Wednesday of the 1st Week of Lent

The English word “Lent” derives from the Anglo-Saxon word “lencten” meaning to lengthen, and is associated with the seasonal transition from Winter to Spring as the daylight hours lengthen.  The word brings to mind renewal and new life.  But springtime also brings to mind the often dreaded task of spring cleaning.  Like spring, Lent is a time of renewal and new life, as well as a time to do some spiritual spring cleaning.  It’s a perfect opportunity to take a spiritual inventory and clean out those things that clutter our lives and get in the way of our relationship with God.

The greatest tool we have for this spiritual spring cleaning is the Sacrament of Reconciliation.  It’s in sacramental Confession that we can come to God openly and honestly, as we uncover our sins and receive his mercy.  It’s also in Confession that we are healed, just as springtime transforms the drab of winter into a rainbow of colour.

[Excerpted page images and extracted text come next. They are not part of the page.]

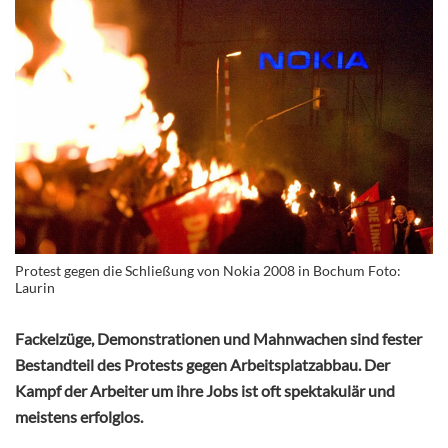
Protest gegen die Schließung von Nokia 2008 in Bochum Foto:
Laurin
Fackelzüge, Demonstrationen und Mahnwachen sind fester
Bestandteil des Protests gegen Arbeitsplatzabbau. Der
Kampf der Arbeiter um ihre Jobs ist oft spektakulär und
meistens erfolglos.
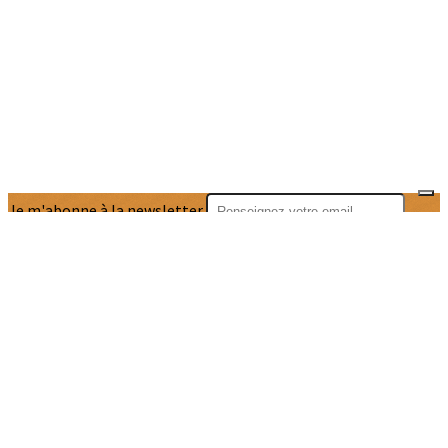
Je m'abonne à la newsletter
OK
Plan du site
Licences
Mentions légales
CGUV
Paramétrer vos cookies
Se connecter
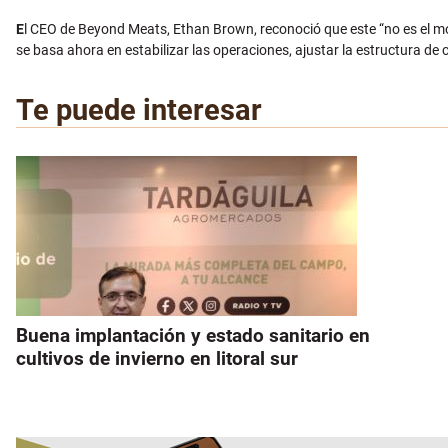
E
l CEO de Beyond Meats, Ethan Brown, reconoció que este “no es el mo
se basa ahora en estabilizar las operaciones, ajustar la estructura de 
Te puede interesar
Buena implantación y estado sanitario en
cultivos de invierno en litoral sur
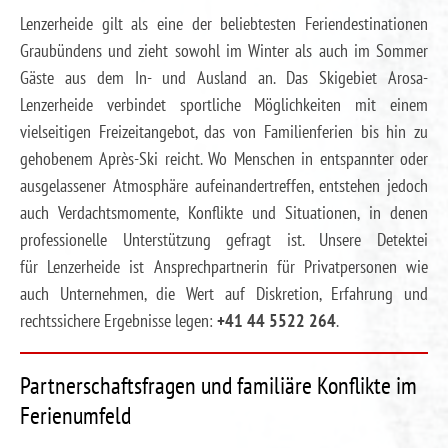
Lenzerheide gilt als eine der beliebtesten Feriendestinationen
Graubündens und zieht sowohl im Winter als auch im Sommer
Gäste aus dem In- und Ausland an. Das Skigebiet Arosa-
Lenzerheide verbindet sportliche Möglichkeiten mit einem
vielseitigen Freizeitangebot, das von Familienferien bis hin zu
gehobenem Après-Ski reicht. Wo Menschen in entspannter oder
ausgelassener Atmosphäre aufeinandertreffen, entstehen jedoch
auch Verdachtsmomente, Konflikte und Situationen, in denen
professionelle Unterstützung gefragt ist. Unsere Detektei
für Lenzerheide ist Ansprechpartnerin für Privatpersonen wie
auch Unternehmen, die Wert auf Diskretion, Erfahrung und
rechtssichere Ergebnisse legen:
+41 44 5522 264
.
Partnerschaftsfragen und familiäre Konflikte im
Ferienumfeld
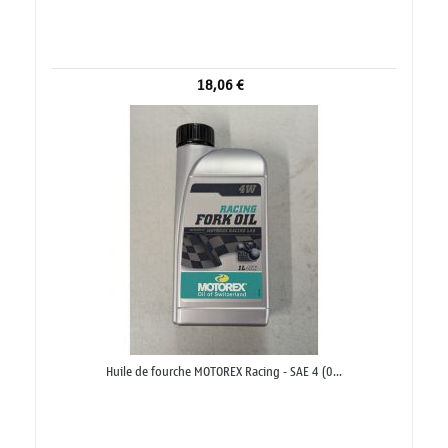
18,06 €
Huile de fourche MOTOREX Racing - SAE 4 (0...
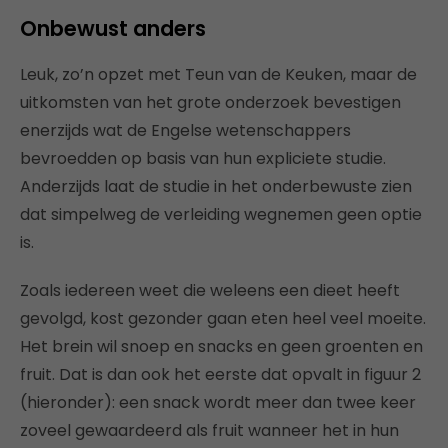
Onbewust anders
Leuk, zo’n opzet met Teun van de Keuken, maar de
uitkomsten van het grote onderzoek bevestigen
enerzijds wat de Engelse wetenschappers
bevroedden op basis van hun expliciete studie.
Anderzijds laat de studie in het onderbewuste zien
dat simpelweg de verleiding wegnemen geen optie
is.
Zoals iedereen weet die weleens een dieet heeft
gevolgd, kost gezonder gaan eten heel veel moeite.
Het brein wil snoep en snacks en geen groenten en
fruit. Dat is dan ook het eerste dat opvalt in figuur 2
(hieronder): een snack wordt meer dan twee keer
zoveel gewaardeerd als fruit wanneer het in hun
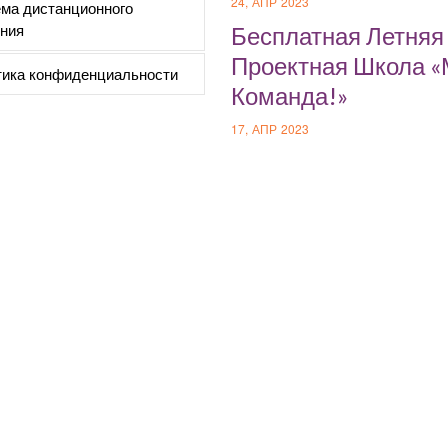
24, АПР 2023
ма дистанционного
ния
Бесплатная Летняя
Проектная Школа 
ика конфиденциальности
Команда!»
17, АПР 2023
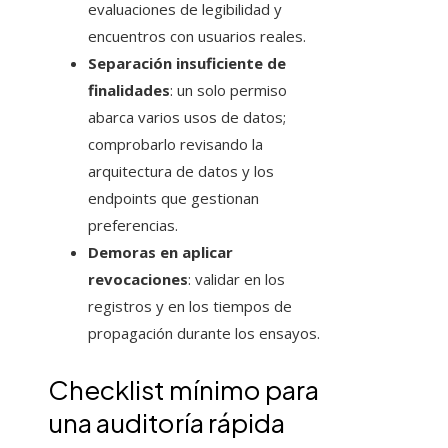
evaluaciones de legibilidad y
encuentros con usuarios reales.
Separación insuficiente de
finalidades
: un solo permiso
abarca varios usos de datos;
comprobarlo revisando la
arquitectura de datos y los
endpoints que gestionan
preferencias.
Demoras en aplicar
revocaciones
: validar en los
registros y en los tiempos de
propagación durante los ensayos.
Checklist mínimo para
una auditoría rápida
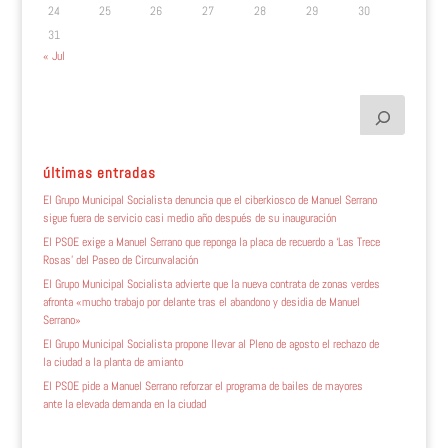
24
25
26
27
28
29
30
31
« Jul
últimas entradas
El Grupo Municipal Socialista denuncia que el ciberkiosco de Manuel Serrano
sigue fuera de servicio casi medio año después de su inauguración
El PSOE exige a Manuel Serrano que reponga la placa de recuerdo a ‘Las Trece
Rosas’ del Paseo de Circunvalación
El Grupo Municipal Socialista advierte que la nueva contrata de zonas verdes
afronta «mucho trabajo por delante tras el abandono y desidia de Manuel
Serrano»
El Grupo Municipal Socialista propone llevar al Pleno de agosto el rechazo de
la ciudad a la planta de amianto
El PSOE pide a Manuel Serrano reforzar el programa de bailes de mayores
ante la elevada demanda en la ciudad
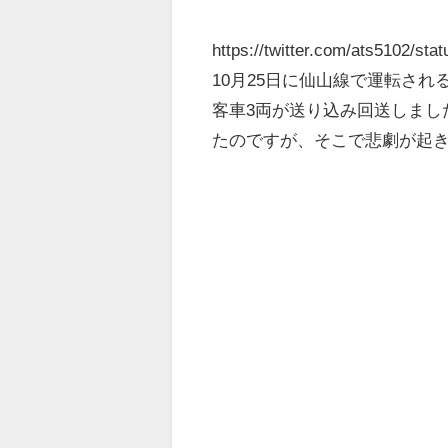
https://twitter.com/ats5102/s
10月25日に仙山線で運転され
客車3両が送り込み回送しまし
たのですが、そこで悲劇が起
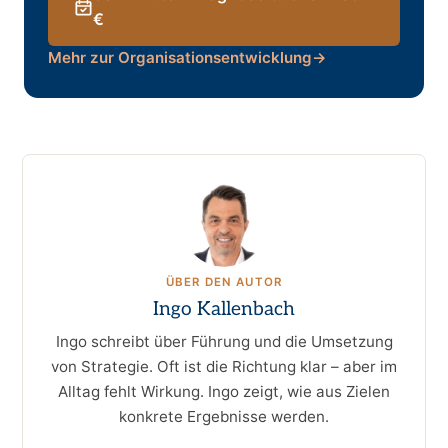
€
Mehr zur Organisationsentwicklung
→
ÜBER DEN AUTOR
Ingo Kallenbach
Ingo schreibt über Führung und die Umsetzung
von Strategie. Oft ist die Richtung klar – aber im
Alltag fehlt Wirkung. Ingo zeigt, wie aus Zielen
konkrete Ergebnisse werden.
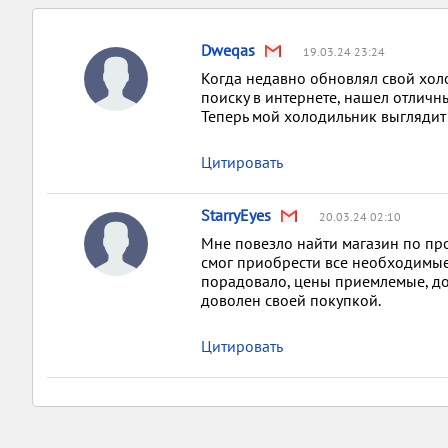
Dweqas
19.03.24 23:24
Когда недавно обновлял свой холо
поиску в интернете, нашел отличны
Теперь мой холодильник выглядит 
Цитировать
StarryEyes
20.03.24 02:10
Мне повезло найти магазин по прод
смог приобрести все необходимые 
порадовало, цены приемлемые, дос
доволен своей покупкой.
Цитировать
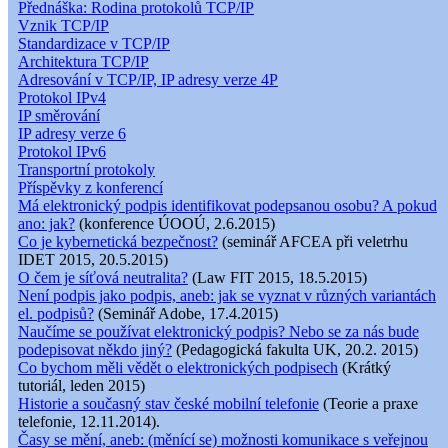
Přednáška: Rodina protokolů TCP/IP
Vznik TCP/IP
Standardizace v TCP/IP
Architektura TCP/IP
Adresování v TCP/IP, IP adresy verze 4P
Protokol IPv4
IP směrování
IP adresy verze 6
Protokol IPv6
Transportní protokoly
Příspěvky z konferencí
Má elektronický podpis identifikovat podepsanou osobu? A pokud
ano: jak?
(konference ÚOOÚ, 2.6.2015)
Co je kybernetická bezpečnost?
(seminář AFCEA při veletrhu
IDET 2015, 20.5.2015)
O čem je síťová neutralita?
(Law FIT 2015, 18.5.2015)
Není podpis jako podpis, aneb: jak se vyznat v různých variantách
el. podpisů?
(Seminář Adobe, 17.4.2015)
Naučíme se používat elektronický podpis? Nebo se za nás bude
podepisovat někdo jiný?
(Pedagogická fakulta UK, 20.2. 2015)
Co bychom měli vědět o elektronických podpisech
(Krátký
tutoriál, leden 2015)
Historie a současný stav české mobilní telefonie
(Teorie a praxe
telefonie, 12.11.2014).
Časy se mění, aneb: (měnící se) možnosti komunikace s veřejnou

Lent begins with a symbol of repentance: the imposition of ashes on our foreheads.  But there’s so much more to Lent than wearing a dark smudge on our foreheads for a day.  There is so much more even, than our acts of fasting, prayer, and almsgiving.  There is God’s work in us, his power to transform us as we turn away from sin and turn towards him.  Lent is not just about giving things up or confessing our sins; it’s about being changed into the likeness and image of Our Lord himself.  The people who knew Jesus asked for a sign that he was the Messiah.  Our Lord said the only sign they would receive was the “sign of Jonah,” which was the repentance and conversion that happened when Jonah preached to the Ninevites.  Our repentance and conversion can be a sign to the world as well.  If we take full advantage of the Sacrament of Reconciliation this Lent, then we will be changed.  We will show the people around us that God really does have the power to heal and transform.